Tool for manually label tweets of a dataset to be used later in a binary classification algorithm
Tool for manually label tweets of a dataset to be used in a corpus created by Corpus Creator, and later in a binary classification algorithm
It was mainly developed for binary classification of whether a tweet discusses 'illicit drug use' (for my Master's thesis), but it can be used for other topics.
To run the application, you must define specific environment variables. You can create a .env file in the root directory of the project or rename the provided example file, .env.example.
This file should contain the following environment variables:
# App settings
BINARIZER_EXPOSED_PORT=<Binarizer Host Port>
BINARIZER_INTERNAL_PORT=<Binarizer Container Port>
# Web
SESSION_SECRET=<Secret key used for signing and verifying HMAC-based tokens>
# Used by the Browser (Client-side fetch)
VITE_PUBLIC_CORPUS_CREATOR_API_URL=<URL of the API called from the browser>
# Used by Remix Loaders/Actions (Server-side fetch)

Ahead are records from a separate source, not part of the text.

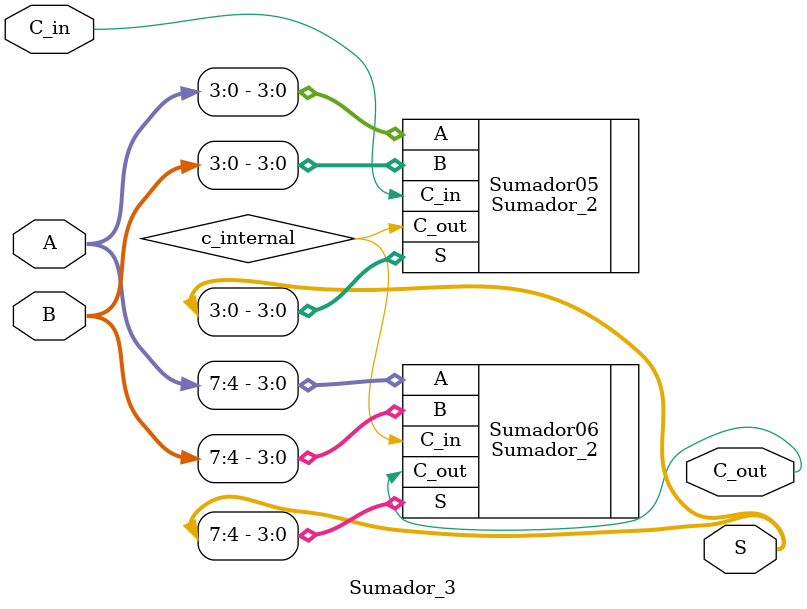
<source format=v>
module Sumador_3(
    input wire [7:0] A, B, // 8 bits de entrada
    input wire C_in,
    output wire [7:0] S,
    output wire C_out
);
    wire c_internal;
    Sumador_2 Sumador05 (.A(A[3:0]), .B(B[3:0]), .C_in(C_in), .S(S[3:0]), .C_out(c_internal));
    Sumador_2 Sumador06 (.A(A[7:4]), .B(B[7:4]), .C_in(c_internal), .S(S[7:4]), .C_out(C_out));
endmodule

</source>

INTERNAL_CORPUS_CREATOR_API_URL=<URL of the API called from inside the container>
Replace the < ... > by the correct value. For example: BINARIZER_EXPOSED_PORT=<Binarizer Host Port> --> BINARIZER_EXPOSED_PORT=3100.
Just run docker-compose up.
The value of the session secret key should be a random and long byte sequence that isn't easily guessable.
An example of how to generate this key is by using a tool like OpenSSL or a password generator.
openssl rand -base64 32This generates a 256-bit (32-byte) key encoded in Base64, which is suitable for HMAC-SHA256.